Setting his book aside to watch football on television for a moment, he waited for some spirits to show up, someone to tell him how different his life would be if he’d never met his wife and married. That sort of tale had been written to death. Hadn’t there been movies with that theme? He waited for the television screen to change to a movie where he was the star and the plot was that he’d never met his wife and married. But that would’ve required many other changes, since he’d met her in high school as freshmen.
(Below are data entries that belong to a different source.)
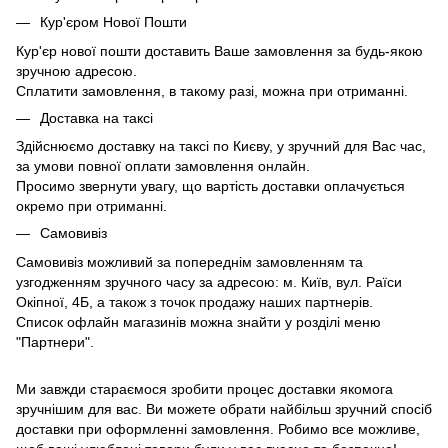
Кур'єром Нової Пошти
Кур'єр нової пошти доставить Ваше замовлення за будь-якою
зручною адресою.
Сплатити замовлення, в такому разі, можна при отриманні.
Доставка на таксі
Здійснюємо доставку на таксі по Києву, у зручний для Вас час,
за умови повної оплати замовлення онлайн.
Просимо звернути увагу, що вартість доставки оплачується
окремо при отриманні.
Самовивіз
Самовивіз можливий за попереднім замовленням та
узгодженням зручного часу за адресою: м. Київ, вул. Раїси
Окіпної, 4Б, а також з точок продажу наших партнерів.
Список офлайн магазинів можна знайти у розділі меню
"Партнери".
Ми завжди стараємося зробити процес доставки якомога
зручнішим для вас. Ви можете обрати найбільш зручний спосіб
доставки при оформленні замовлення. Робимо все можливе,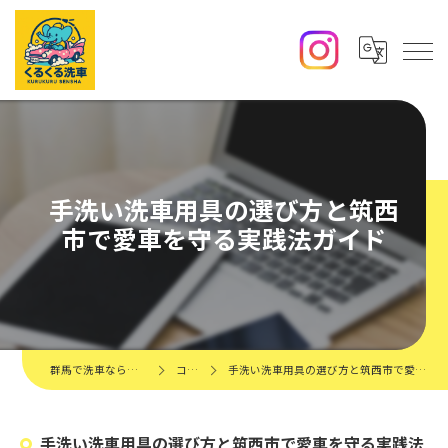
手洗い洗車用具の選び方と筑西
市で愛車を守る実践法ガイド
群馬で洗車ならくるくる洗車
コラム
手洗い洗車用具の選び方と筑西市で愛車を守る実践法ガイド
手洗い洗車用具の選び方と筑西市で愛車を守る実践法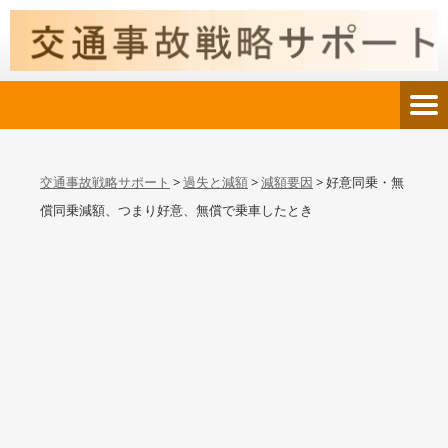
交通事故戦略サポート
>
過失と減額
>
減額要因
>
好意同乗・無
償同乗減額、つまり好意、無償で乗車したとき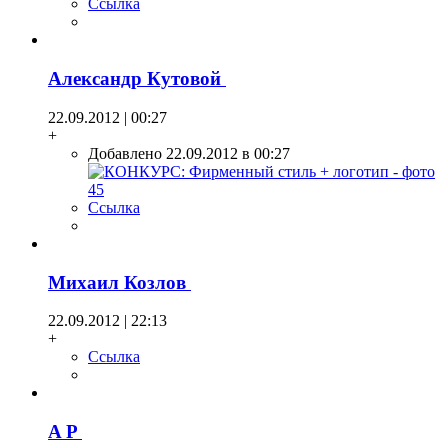
Ссылка
Александр Кутовой
22.09.2012 | 00:27
+
Добавлено 22.09.2012 в 00:27
Ссылка
Михаил Козлов
22.09.2012 | 22:13
+
Ссылка
A P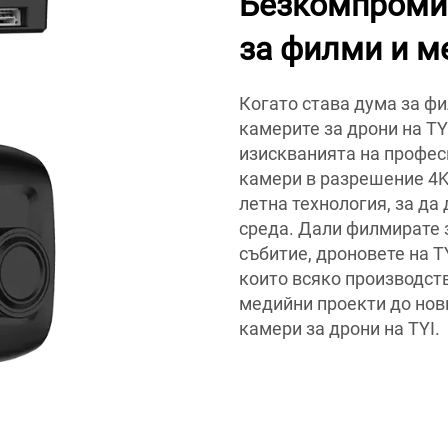
Безкомпроми
за филми и м
Когато става дума за ф
камерите за дрони на TY
изискванията на профес
камери в разрешение 4K
летна технология, за да
среда. Дали филмирате 
събитие, дроновете на T
които всяко производст
медийни проекти до нов
камери за дрони на TYI.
He had to consider all that would’ve all changed to keep them from meeting. One of them would not have been in that school (or maybe just not that year) (but both were good students), or their activities, likes and interests would’ve needed to change. He tried peering into the past to see what needed to shift to stop their meeting from happening. Maybe they met but didn’t fall in love. That’d seemed instant for both of them, like destiny.

Wiping her hands with a dish rag, she stepped into the room. “Kitchen’s clean.”

“Good.” He heard the dishwasher running.

“Are you hungry? Can I make you a sandwich?”

“Okay, sure, thanks.”

She smiled. “Want a beer?”

“Okay.”

“Anything else?”

“No, thanks, that’d be good.”

She glanced at the screen. “Who’s winning?”

“Titans, third quarter.”

“That’s not who you wan to win is it?”

“No.”

“Well, there’s still time for it to change.” Smiling again, she turned and left the room.

One child hit the other. A scream erupted. He leaped up, refereeing, consoling, explaining, parenting. A few minutes later, detente achieved, he sat down with a slow exhale and looked at the television. The third quarter was almost over but the score hadn’t changed. He picked up his book. He couldn’t remember where he’d stopped reading, what was happening, or what he’d been thinking about.

Turning the page back, he began reading again.